What This Chapter Is About
The first of the five Final Hallel psalms (146-150) that close the entire Psalter. The psalm opens and closes with 'Halleluyah.' The psalmist commits to praising the LORD for the whole of his life, then issues a warning: do not put trust in human leaders — in princes or any mortal — because when their breath leaves them, they return to the ground and their plans die with them. In contrast, the one who is truly happy has the God of Jacob as his help. The psalm then catalogs what this God does: he made heaven and earth and sea, he keeps faith forever, he secures justice for the oppressed, gives food to the hungry, sets prisoners free, opens the eyes of the blind, lifts up the bowed down, loves the righteous, watches over the stranger, sustains the fatherless and the widow, and subverts the way of the wicked. The LORD reigns forever — your God, Zion, for all generations.
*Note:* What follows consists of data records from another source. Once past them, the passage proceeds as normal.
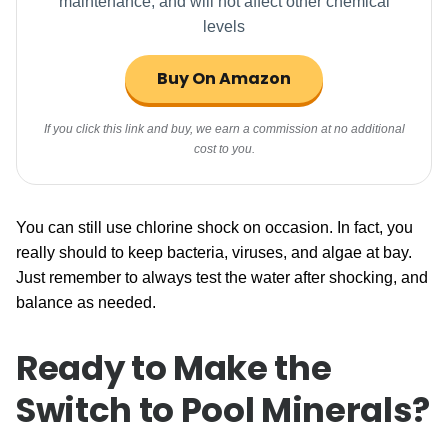
maintenance, and will not affect other chemical
levels
Buy On Amazon
If you click this link and buy, we earn a commission at no additional
cost to you.
You can still use chlorine shock on occasion. In fact, you
really should to keep bacteria, viruses, and algae at bay.
Just remember to always test the water after shocking, and
balance as needed.
Ready to Make the
Switch to Pool Minerals?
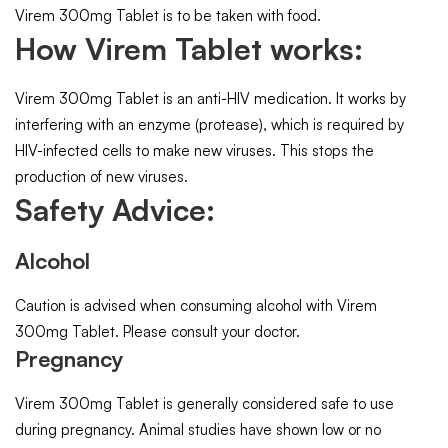
Virem 300mg Tablet is to be taken with food.
How Virem Tablet works:
Virem 300mg Tablet is an anti-HIV medication. It works by
interfering with an enzyme (protease), which is required by
HIV-infected cells to make new viruses. This stops the
production of new viruses.
Safety Advice:
Alcohol
Caution is advised when consuming alcohol with Virem
300mg Tablet. Please consult your doctor.
Pregnancy
Virem 300mg Tablet is generally considered safe to use
during pregnancy. Animal studies have shown low or no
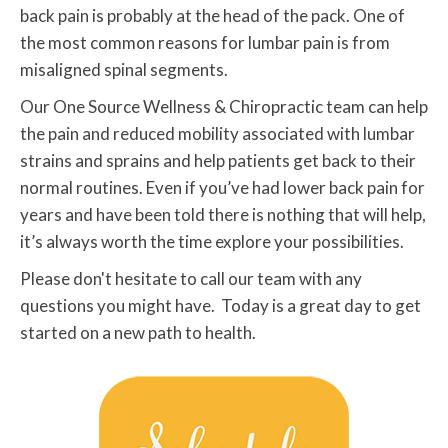
back pain is probably at the head of the pack. One of
the most common reasons for lumbar pain is from
misaligned spinal segments.
Our One Source Wellness & Chiropractic team can help
the pain and reduced mobility associated with lumbar
strains and sprains and help patients get back to their
normal routines. Even if you’ve had lower back pain for
years and have been told there is nothing that will help,
it’s always worth the time explore your possibilities.
Please don't hesitate to call our team with any
questions you might have. Today is a great day to get
started on a new path to health.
What Makes This Chapter Remarkable
This psalm contains one of the Hebrew Bible's most comprehensive catalogs of divine action on behalf of the vulnerable. The list in verses 7-9 reads like a manifesto: justice for the oppressed, food for the hungry, freedom for prisoners, sight for the blind, dignity for the bent-over, love for the righteous, protection for the immigrant, support for the orphan and widow, and frustration of the wicked. When Jesus reads from Isaiah 61 in the Nazareth synagogue (Luke 4:18-19) and announces that the Scripture is fulfilled in their hearing, he is invoking precisely this tradition — the God who acts for the powerless. The psalm's warning against trusting princes (vv. 3-4) is not anti-political but theological: no human institution lasts, because every human dies. Only the God who made everything endures.
Translation Friction
The psalm is anonymous — part of the Final Hallel collection that carries no authorial attribution. The LXX (Septuagint) assigns it to Haggai and Zechariah, possibly reflecting a post-exilic liturgical setting. The sharp contrast between mortal princes and the eternal God raises the question of whether the psalm is critiquing specific political leaders or making a general theological point. The catalog of divine acts in verses 7-9 closely parallels Isaiah 61:1-3, and many scholars see literary dependence in one direction or the other.
Connections
The warning against trusting princes echoes Psalm 118:8-9 ('It is better to take refuge in the LORD than to trust in princes'). The catalog of God's actions for the vulnerable connects to the Exodus narrative (liberation of the oppressed), the wilderness provision (food for the hungry), and the prophetic tradition (Isaiah 42:7, opening blind eyes; Isaiah 61:1, setting captives free). Jesus's beatitudes in Luke 6:20-23 and his answer to John the Baptist in Matthew 11:4-5 draw on the same tradition. The final declaration 'The LORD reigns forever' connects to the enthronement psalms (93, 96-99).